Todo empezó una tarde de enero cuando al probarme mi vestido de quince años, mi madre me dijo que tuviera cuidado con lo que comía ya que si engordaba, no cabría en él. Recuerdo que la alacena estaba llena de galletas oreos cubiertas de chocolate blanco y diariamente, ingería una después de la hora de la comida. En el momento justo después de comer, las palabras de mi madre resonaron en mi cabeza y decidí ya no comer postre. Quería verme linda el día de mi fiesta negándome a la vergüenza que vendría si subía unos cuantos kilos y me vi envuelta en una espiral de sucesos que derivaron en un trastorno alimenticio.
Entonces comencé a recortar más alimentos como las tortillas, el pan y los huevos con yema. Me sentía obligada a comer saludable y la presión por caber en una vestido de quinceañera se llevó lo mejor de mí. En poco tiempo, perdí peso y mis padres empezaron a notarlo. Pasó mi quince años y la obsesión únicamente aumentó. Preocupados me llevaron con un sinfín de nutriólogos y yo, en mi afán por mantenerme delgada, decía una mentira tras otra. Juraba haber seguido la dieta para subir de peso y fingía no saber porque semana tras semana, perdía más y más kilos. Incluso, logré que una de las nutriólogas no le dijera a mi madre mí preocupante peso y continuar de esa forma, con mis pequeños rituales al comer. Mi cabeza me decía que estaba ganando pero en ese momento no fui capaz de dimensionar, lo mucho que me estaba dañando.
El tiempo pasó y las conductas se normalizaron. Para mis padres y hermanos se volvió normal que no comiera a ciertas horas, que me negara a ingerir alimentos o que invirtiera todas mis mañanas en el gimnasio. Mi trastorno pasó desapercibido porque así deseé que sucediera y me aislé del mundo entero, recurriendo a la voz de la anorexia como mi única compañía.
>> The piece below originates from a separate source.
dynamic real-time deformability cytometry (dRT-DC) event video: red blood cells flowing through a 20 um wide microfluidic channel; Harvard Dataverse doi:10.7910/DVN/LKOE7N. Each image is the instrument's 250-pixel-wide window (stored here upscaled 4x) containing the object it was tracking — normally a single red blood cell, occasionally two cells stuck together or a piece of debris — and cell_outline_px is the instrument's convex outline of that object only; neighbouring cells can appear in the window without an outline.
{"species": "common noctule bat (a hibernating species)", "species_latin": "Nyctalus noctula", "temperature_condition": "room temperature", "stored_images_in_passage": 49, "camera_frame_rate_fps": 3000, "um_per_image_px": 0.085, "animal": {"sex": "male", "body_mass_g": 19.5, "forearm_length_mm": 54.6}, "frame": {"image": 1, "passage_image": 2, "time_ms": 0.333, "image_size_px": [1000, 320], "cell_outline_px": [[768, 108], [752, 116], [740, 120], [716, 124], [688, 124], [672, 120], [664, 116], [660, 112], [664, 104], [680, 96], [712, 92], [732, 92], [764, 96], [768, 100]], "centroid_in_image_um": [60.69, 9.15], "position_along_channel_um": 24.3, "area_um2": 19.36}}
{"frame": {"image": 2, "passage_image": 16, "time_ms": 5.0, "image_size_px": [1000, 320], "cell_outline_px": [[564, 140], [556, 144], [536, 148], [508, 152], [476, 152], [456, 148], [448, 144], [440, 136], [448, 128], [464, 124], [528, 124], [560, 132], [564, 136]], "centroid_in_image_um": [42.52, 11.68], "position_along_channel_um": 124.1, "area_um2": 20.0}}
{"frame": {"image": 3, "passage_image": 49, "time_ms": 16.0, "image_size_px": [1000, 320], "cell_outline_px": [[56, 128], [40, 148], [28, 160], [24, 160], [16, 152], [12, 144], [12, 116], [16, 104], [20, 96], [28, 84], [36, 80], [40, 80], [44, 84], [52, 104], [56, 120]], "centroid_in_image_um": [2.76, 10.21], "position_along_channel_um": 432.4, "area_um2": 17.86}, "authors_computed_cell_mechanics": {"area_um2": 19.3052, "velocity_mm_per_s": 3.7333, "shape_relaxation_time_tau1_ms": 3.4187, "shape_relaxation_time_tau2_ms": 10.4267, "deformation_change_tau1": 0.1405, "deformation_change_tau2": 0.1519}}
Manipulé y mentí, todo para proteger este ser que se alimentaba de la restricción y purga.
Pensándolo bien, no fueron las galletas ni las palabras de mi madre, era mi sentimiento de inferioridad, de creer que mi persona no era suficiente y que el amor que daba no era regresado en su justa medida. Era voltear en mi preparatoria y no encontrar ni un solo amigo al que podía contarle lo que estaba sucediendo dentro de mi. En el fondo, era el peligro que suponía el no pertenecer en ningún lugar, en sentirme sola y poco escuchada.
La enfermedad derivó de ese momento con mi madre pero el problema estaba lejos de ella. Los trastornos alimenticios son el resultado de la insatisfacción personal y para una niña de quince años, fui su presa fácil. Estaba sola y la anorexia, tan hábil y poderosa, tomó el control de mi vida. Por muchos años, mis conductas se derivaban de mi necesidad de estar delgada y no podía pensar claramente. Yo era el trastorno y todo lo que interfiera con mi meta de mantenerme en forma era escondido, manipulado o tergiversado.
Hoy, después de un sinfín de altas y bajas, de visitas urgentes al psicólogo y de negarme a comer lo mínimo indispensable creo que si pudiera cambiar un solo día de mi vida, sería aquel en el que enfermé. Cambiaría sin pensar dos veces el incesante conteo de calorías, la metódica forma de medirme con las manos y el deseo inamovible de bajar de peso. Cambiaría sin duda la locura que provino del simple deseo de encajar en un vestido y le diría a esa niña de quince años que la solución no está en las garras de un trastorno alimenticio y que el control que éste te da es tan falso como la momentánea felicidad que provoca el bajar de peso. Hoy, me encuentro en una posición privilegiada donde puedo ver de forma imparcial cómo sucedieron las cosas. Saber porqué enfermé me tomó años de trabajo en terapia y me parece penoso, que mucha gente teme ir al psicólogo por miedo a ahondar en sus propios pensamientos. Mi recuperación se ha dado gracias a una serie de esfuerzos entre mis terapeutas, familia y yo y ahora, soy capaz de detener ese espiral sin fin que derivó de una simple galleta oreo.